#### [INSTRUCTIONS FOR THE TASK]
If an entry includes an image, drop the image and copy the rest verbatim.
-- DATA LISTING follows --
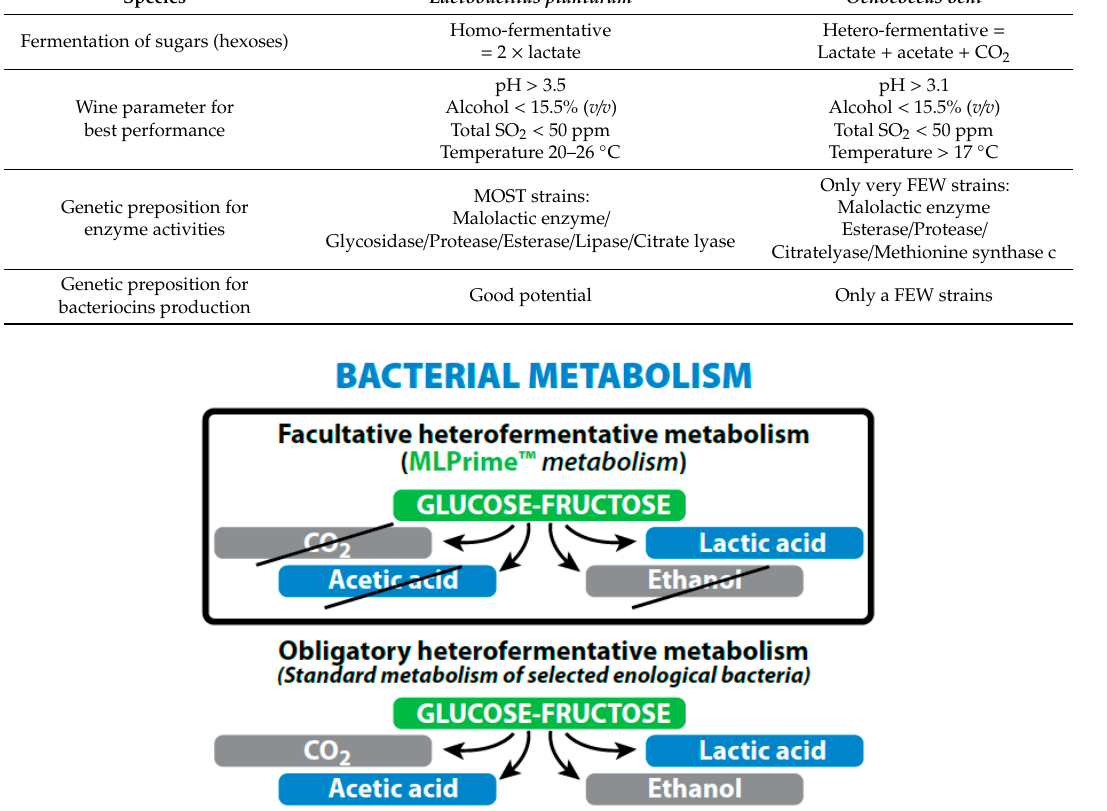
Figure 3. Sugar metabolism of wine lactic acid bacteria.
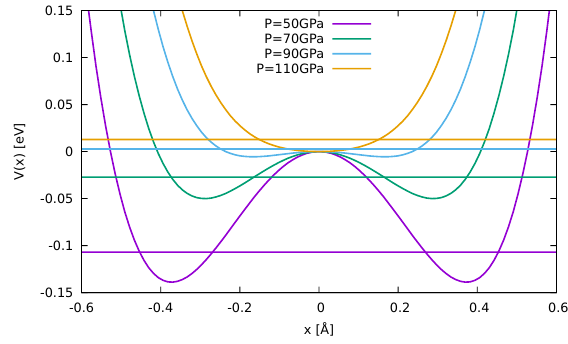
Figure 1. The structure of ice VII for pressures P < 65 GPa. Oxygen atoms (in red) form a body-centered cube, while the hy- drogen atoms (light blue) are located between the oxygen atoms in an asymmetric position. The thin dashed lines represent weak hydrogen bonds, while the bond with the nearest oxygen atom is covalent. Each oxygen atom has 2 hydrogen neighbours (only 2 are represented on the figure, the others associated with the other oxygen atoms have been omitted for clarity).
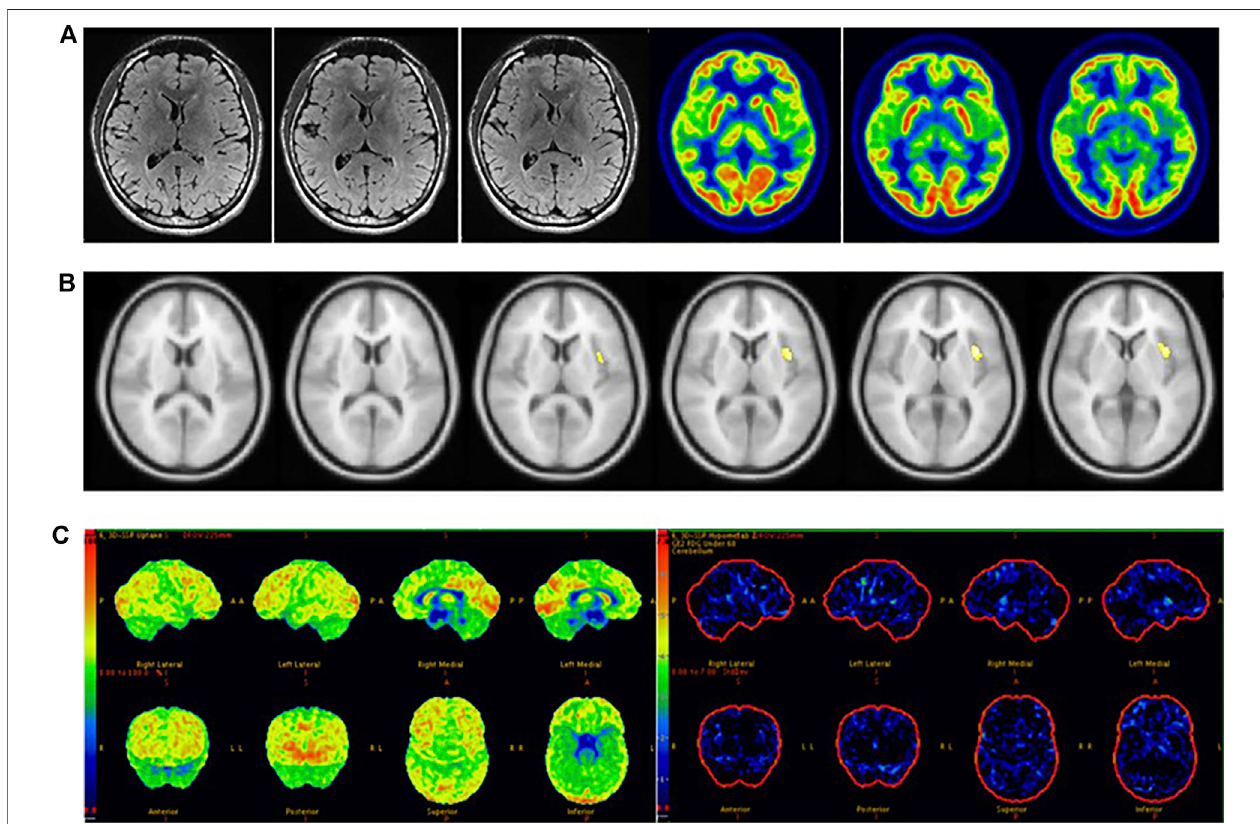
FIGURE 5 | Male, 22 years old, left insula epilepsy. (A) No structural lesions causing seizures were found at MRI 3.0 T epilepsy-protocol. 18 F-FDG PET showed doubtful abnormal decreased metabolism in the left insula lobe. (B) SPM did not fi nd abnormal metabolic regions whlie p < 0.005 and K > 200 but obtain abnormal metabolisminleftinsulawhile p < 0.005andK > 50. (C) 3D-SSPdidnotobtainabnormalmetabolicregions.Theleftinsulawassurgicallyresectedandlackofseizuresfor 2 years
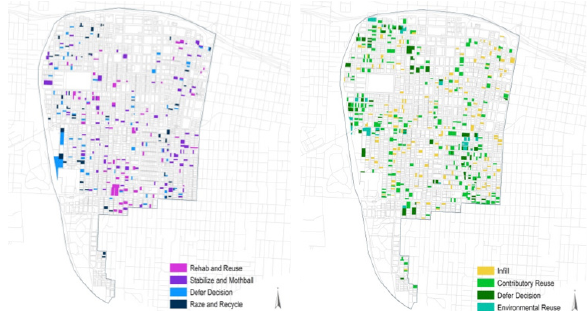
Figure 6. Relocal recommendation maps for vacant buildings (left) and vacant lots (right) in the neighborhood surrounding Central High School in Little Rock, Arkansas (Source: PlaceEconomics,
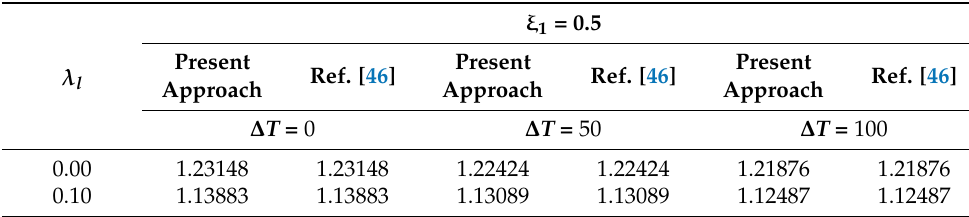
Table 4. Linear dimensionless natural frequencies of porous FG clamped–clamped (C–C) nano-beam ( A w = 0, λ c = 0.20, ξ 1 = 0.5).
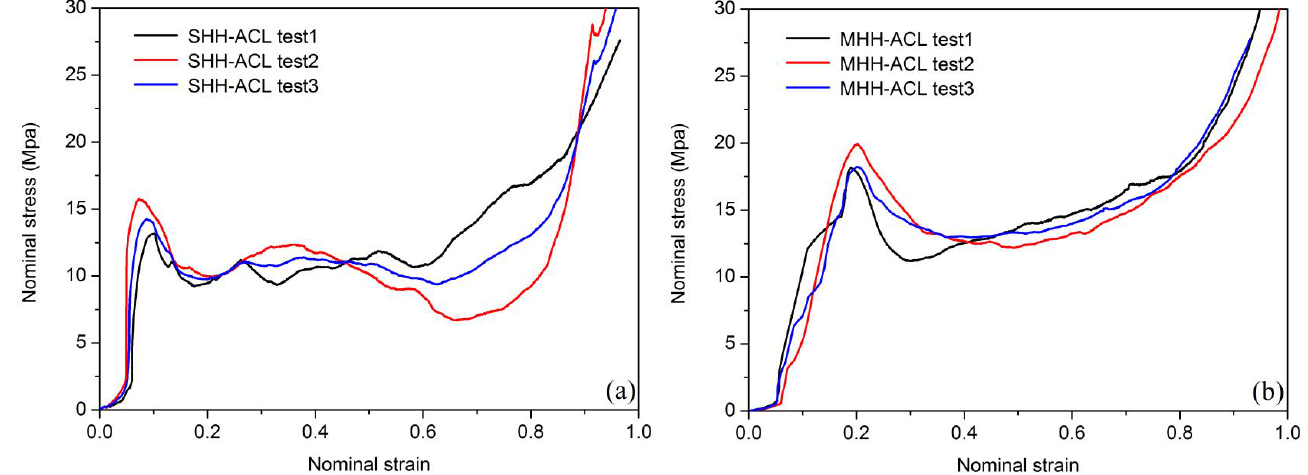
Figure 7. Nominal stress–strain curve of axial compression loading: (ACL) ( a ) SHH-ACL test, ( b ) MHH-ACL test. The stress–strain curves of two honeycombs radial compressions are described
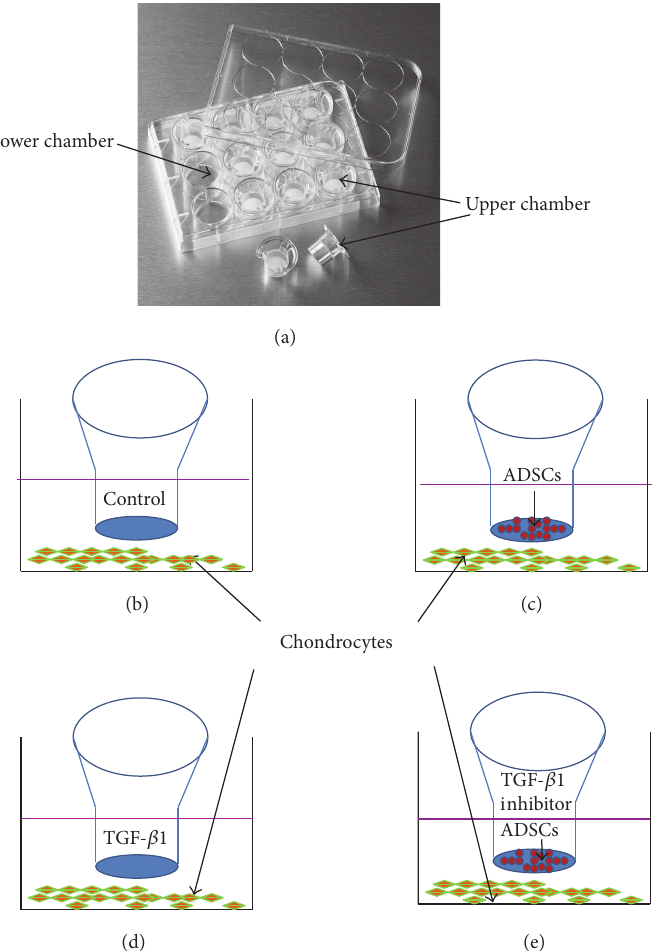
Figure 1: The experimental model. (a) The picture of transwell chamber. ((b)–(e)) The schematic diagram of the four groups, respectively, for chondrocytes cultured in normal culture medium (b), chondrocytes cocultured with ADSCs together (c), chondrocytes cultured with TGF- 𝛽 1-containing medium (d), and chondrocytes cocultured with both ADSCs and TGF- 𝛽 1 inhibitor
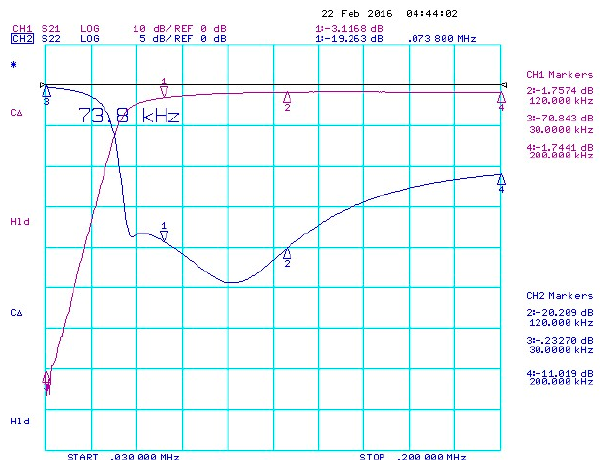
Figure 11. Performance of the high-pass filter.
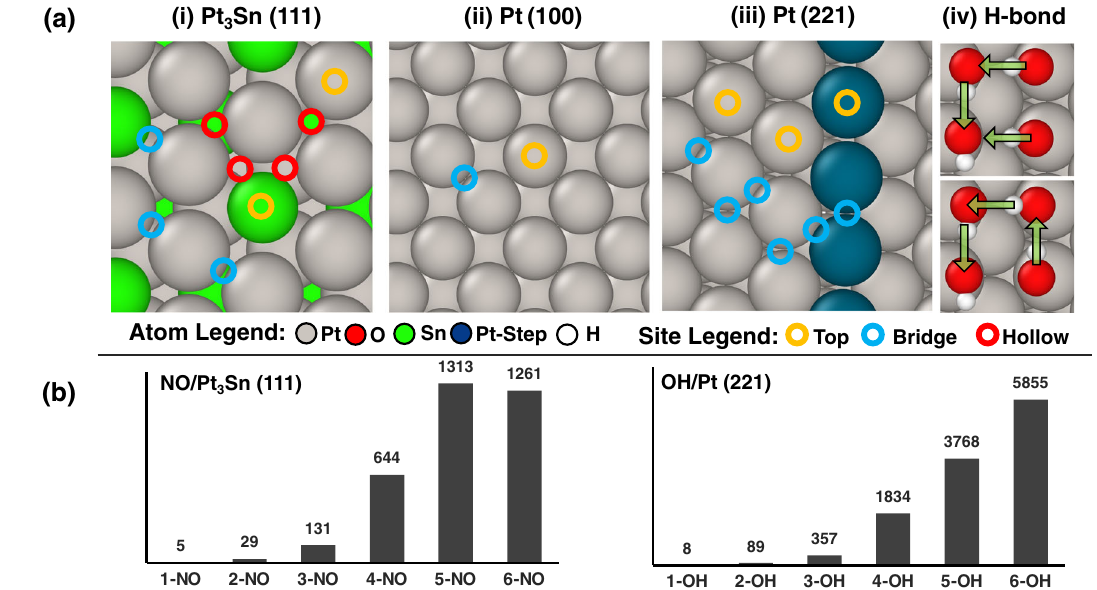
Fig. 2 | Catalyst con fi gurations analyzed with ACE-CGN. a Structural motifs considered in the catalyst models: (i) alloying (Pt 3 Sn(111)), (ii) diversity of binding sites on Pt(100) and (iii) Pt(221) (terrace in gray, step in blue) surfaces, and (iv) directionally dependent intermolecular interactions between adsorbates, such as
-- DATA LISTING concluded --
#### [REPLY TO THE EXERCISE]
Figure 3. Sugar metabolism of wine lactic acid bacteria.
Figure 1. The structure of ice VII for pressures P < 65 GPa. Oxygen atoms (in red) form a body-centered cube, while the hy- drogen atoms (light blue) are located between the oxygen atoms in an asymmetric position. The thin dashed lines represent weak hydrogen bonds, while the bond with the nearest oxygen atom is covalent. Each oxygen atom has 2 hydrogen neighbours (only 2 are represented on the figure, the others associated with the other oxygen atoms have been omitted for clarity).
FIGURE 5 | Male, 22 years old, left insula epilepsy. (A) No structural lesions causing seizures were found at MRI 3.0 T epilepsy-protocol. 18 F-FDG PET showed doubtful abnormal decreased metabolism in the left insula lobe. (B) SPM did not fi nd abnormal metabolic regions whlie p < 0.005 and K > 200 but obtain abnormal metabolisminleftinsulawhile p < 0.005andK > 50. (C) 3D-SSPdidnotobtainabnormalmetabolicregions.Theleftinsulawassurgicallyresectedandlackofseizuresfor 2 years
Figure 6. Relocal recommendation maps for vacant buildings (left) and vacant lots (right) in the neighborhood surrounding Central High School in Little Rock, Arkansas (Source: PlaceEconomics,
Table 4. Linear dimensionless natural frequencies of porous FG clamped–clamped (C–C) nano-beam ( A w = 0, λ c = 0.20, ξ 1 = 0.5).
Figure 7. Nominal stress–strain curve of axial compression loading: (ACL) ( a ) SHH-ACL test, ( b ) MHH-ACL test. The stress–strain curves of two honeycombs radial compressions are described
Figure 1: The experimental model. (a) The picture of transwell chamber. ((b)–(e)) The schematic diagram of the four groups, respectively, for chondrocytes cultured in normal culture medium (b), chondrocytes cocultured with ADSCs together (c), chondrocytes cultured with TGF- 𝛽 1-containing medium (d), and chondrocytes cocultured with both ADSCs and TGF- 𝛽 1 inhibitor
Figure 11. Performance of the high-pass filter.
Fig. 2 | Catalyst con fi gurations analyzed with ACE-CGN. a Structural motifs considered in the catalyst models: (i) alloying (Pt 3 Sn(111)), (ii) diversity of binding sites on Pt(100) and (iii) Pt(221) (terrace in gray, step in blue) surfaces, and (iv) directionally dependent intermolecular interactions between adsorbates, such as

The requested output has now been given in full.